“The only simplicity for which I would give a straw is that which is on the other side of the complex.”

— Oliver Wendell Holmes Jr.*

At Forrester, we’ve periodically debated the meaning of the word “platform,” and it’s been challenging. Common ground has eluded those who cover ecosystems such as Amazon and Salesforce versus those covering platform engineering.

Recently, we’ve been discussing this common definition of platform: “a product that supports the creation and/or delivery of other products.” The following diagram illustrates this concept:

The acid test for a unified definition of “platform”: What can we say that would be true both of the Amazon retail ecosystem as well as Amazon Web Services?

Well, what do a new Amazon storefront and a new AWS account have in common? Both of them are going to require a lot more investment by their owners to deliver any value. An empty Amazon storefront? You need to figure out your product mix, supply chain, pricing, marketing, etc. Amazon gives you a lot of help, but you have much work ahead of you in configuring the platform for value. An AWS account? Empty EC2 virtual machines or Lambda functions? Not doing anyone much good until you install and run software and surround those workloads with a lot of additional capabilities.

So we can say that platforms, in general, require further investment, and the result of such investment is typically value-generating capability. It’s also well established that platforms are products (see Team Topologies and other sources). Therefore, in a world pivoting to the product model, it seems reasonable to simply say that the platform is a product that is creating, or supporting the delivery of, other products.

We also see platforms as either “infrastructure” or “business.” Sometimes a given vendor provides both — Salesforce with Force.com as an infrastructure platform (a platform as a service, in the classic definition), Agentforce for CRM, etc. Note that both require serious investment to get going (and this is not a criticism of Salesforce; it’s just a general observation that you’re not going to have a functioning CRM capability without investing substantial setup effort).

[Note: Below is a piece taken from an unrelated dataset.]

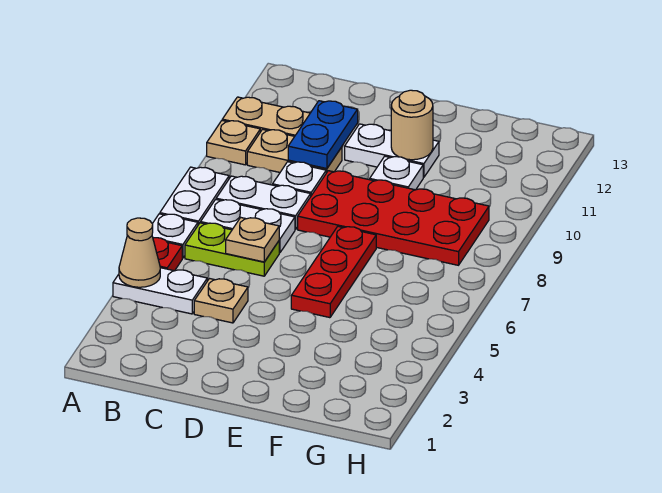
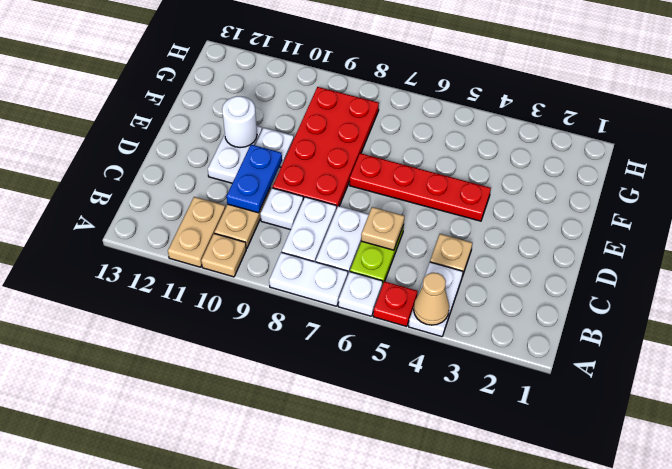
blue 1x2 plate [288,101,358,169] -> blue 1x2 plate turned to [226,145,282,213]
red 1x3 plate [291,226,376,318] -> red 1x4 plate [350,153,491,221]
tan 1x1 round brick [391,90,433,160] -> white 1x1 round brick [222,96,257,148]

The boundary here is simple: Infrastructure is business-agnostic (in general, it could work in various industry verticals) while a business platform embeds business-meaningful semantics in the form of APIs, data, or services. Customer relationship management, supply chain, pricing, payment sales funnels — these are all business-specific concepts, and if that’s what’s on offer, you have a business platform. (Some nuance in the above diagram: Business platforms may support constructed apps or be directly configured for consumer access, but in either case, it’s effort, and for me, it’s “application” by definition if the end consumer is interacting directly.)

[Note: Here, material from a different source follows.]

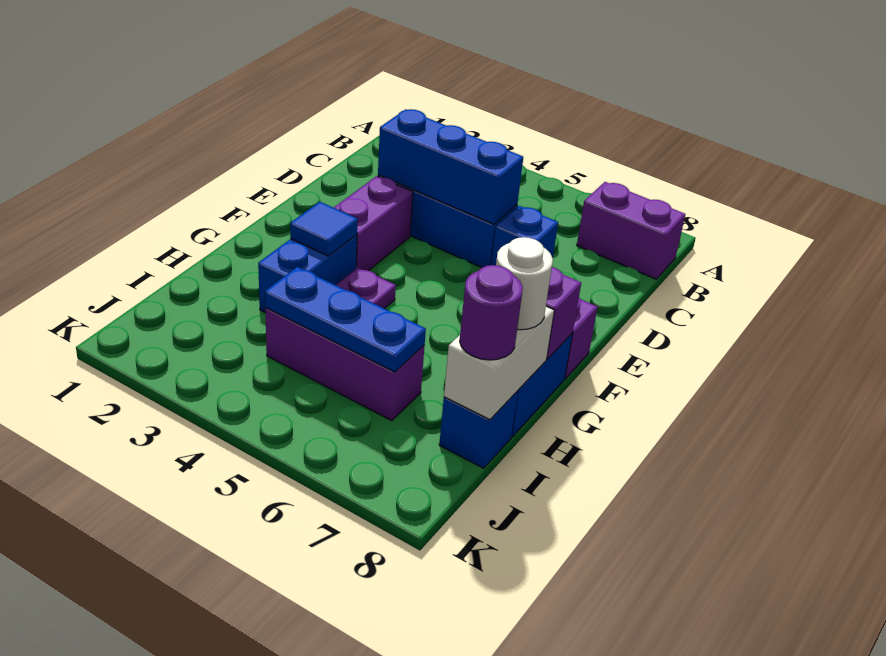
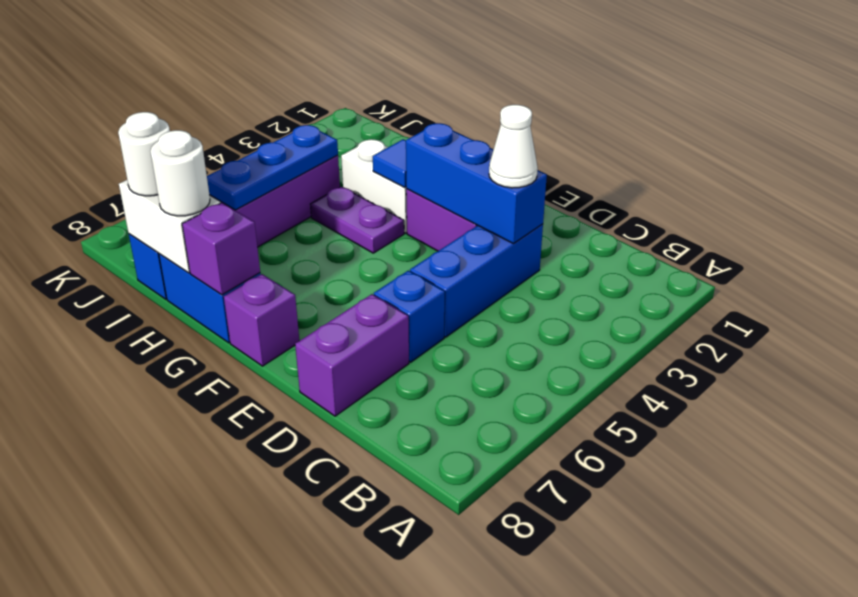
purple 1x2 brick [577,182,685,279] -> purple 1x2 brick moved to [295,294,409,416]
blue 1x3 brick [378,109,523,224] -> blue 1x3 brick turned to [406,123,547,244]
none -> white 1x1 cone [489,105,538,188]
blue 1x2 brick [258,235,357,313] -> white 1x2 brick [341,139,407,233]
purple 1x1 round brick [460,265,523,360] -> white 1x1 round brick [118,112,170,196]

Finally, I can already feel the eyebrows raising at the inclusion of “application.” I’ll be talking more about this as we update Forrester’s Four-Lifecycle Model, but for now, I’ll just say:

  • If platforms are “products,” then we need a specific label for products that are not platforms (data geeks will recognize the subtyping problem). And with due respect to Team Topologies, I have not seen the term “stream-aligned” get traction in portfolio management.
  • Conversely, the term “application” is here to stay and has a reasonably consistent industry meaning, at least in the discussions I have with IT leaders — more on this later.

Finally, this model is part of the Forrester Platform Engineering Capability Model, just released last week. I’ll be doing another blog on the core of that work. Also, be sure to check out Embrace Platform Org Structures To Break Down Silos And Deliver Scale, also just out this month, which I coauthored with Manuel Geitz!

*Wikiquote notes: “Often quoted as ‘I wouldn’t give a fig for the simplicity on this side of complexity; I would give my right arm for the simplicity on the far side of complexity’ and attributed to Oliver Wendell Holmes, Sr.”